We encourage inquiries concerning this funding opportunity and welcome the opportunity to answer questions from potential applicants.

Application Submission Contacts

eRA Commons Help Desk (Questions regarding eRA Commons registration, submitting and tracking an application, documenting system problems that threaten submission by the due date, post submission issues)

Telephone: 301-402-7469 or 866-504-9552 (Toll Free)

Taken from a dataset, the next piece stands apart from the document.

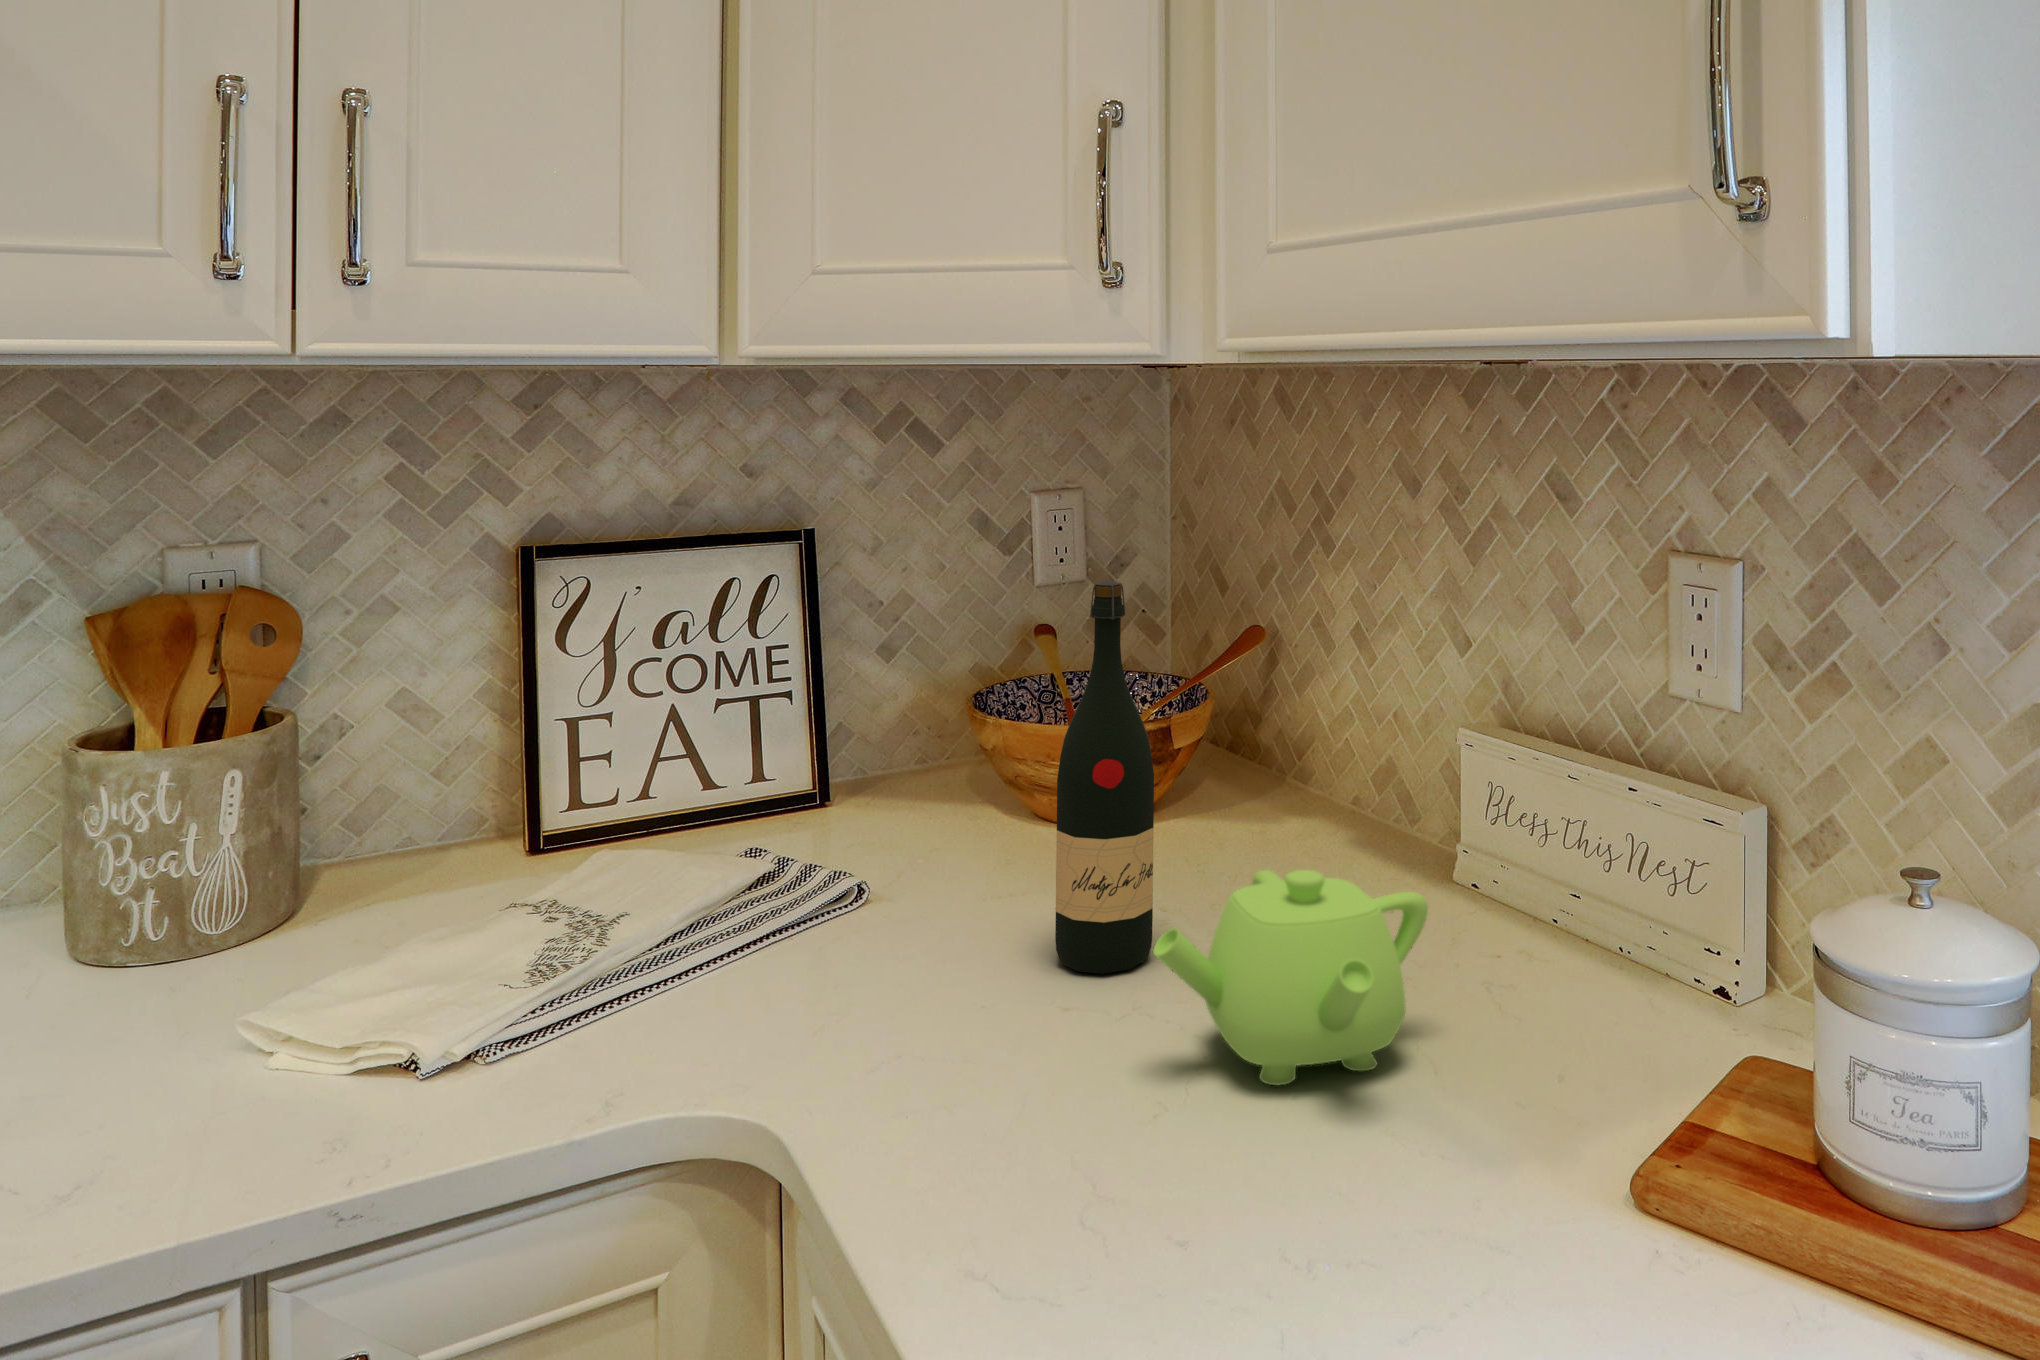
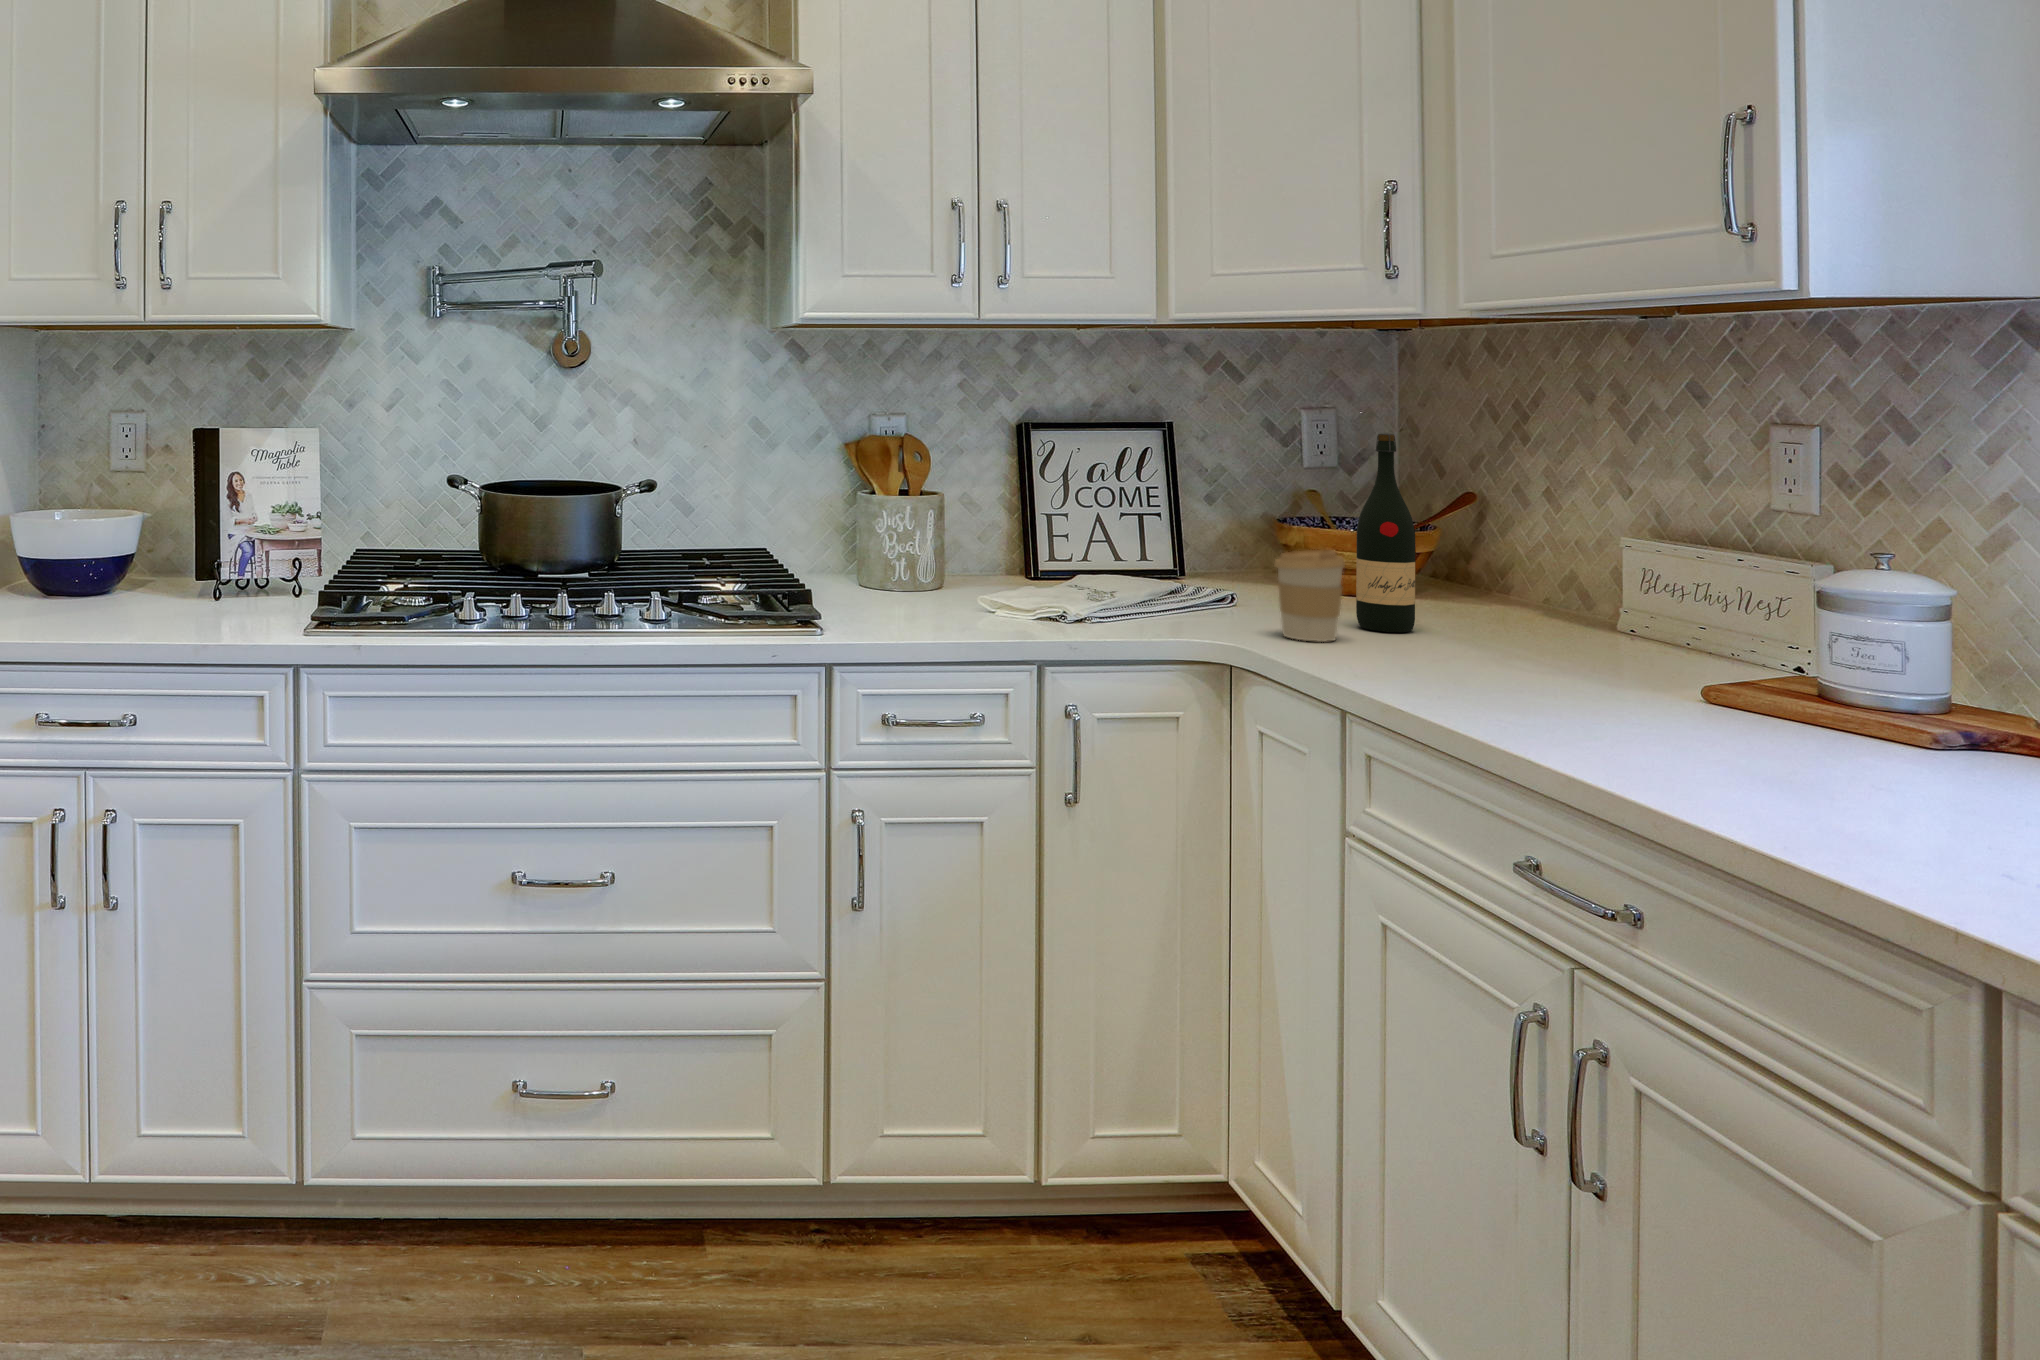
coffee cup: none [881,841,1018,1059] -> present [1275,550,1345,642]
teapot: present [1153,870,1428,1085] -> none [1425,569,1590,665]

Finding Help Online: http://grants.nih.gov/support/index.html

TTY: 301-451-5939
Email: commons@od.nih.gov

Grants.gov Customer Support (Questions regarding Grants.gov registration and submission, downloading forms and application packages)
Contact Center Telephone: 800-518-4726

Web ticketing system: https://grants-portal.psc.gov/ContactUs.aspx
Email: support@grants.gov

GrantsInfo (Questions regarding application instructions and process, finding NIH grant resources)
Telephone: 301-435-0714
TTY 301-451-5936
Email: GrantsInfo@nih.gov

Scientific/Research Contact(s)

Mary E. Evans, Ph.D.
National Institute of Diabetes and Digestive and Kidney Diseases (NIDDK)
Telephone: 301-594-4578
Email: evansmary@niddk.nih.gov

Peer Review Contact(s)

Francisco O. Calvo, Ph.D.
National Institute of Diabetes and Digestive and Kidney Diseases (NIDDK)
Telephone: 301-594-8897
Email: calvof@mail.nih.gov

Financial/Grants Management Contact(s)

Elizabeth Gutierrez

National Institute of Diabetes and Digestive and Kidney Diseases (NIDDK)
Telephone: 301-594-8844
Email: gutierreze@niddk.nih.gov

Section VIII. Other Information

Recently issued trans-NIH policy notices may affect your application submission. A full list of policy notices published by NIH is provided in the NIH Guide for Grants and Contracts. All awards are subject to the terms and conditions, cost principles, and other considerations described in the NIH Grants Policy Statement.

Authority and Regulations

Awards are made under the authorization of Sections 301 and 405 of the Public Health Service Act as amended (42 USC 241 and 284) and under Federal Regulations 42 CFR Part 52 and 45 CFR Parts 74 and 92.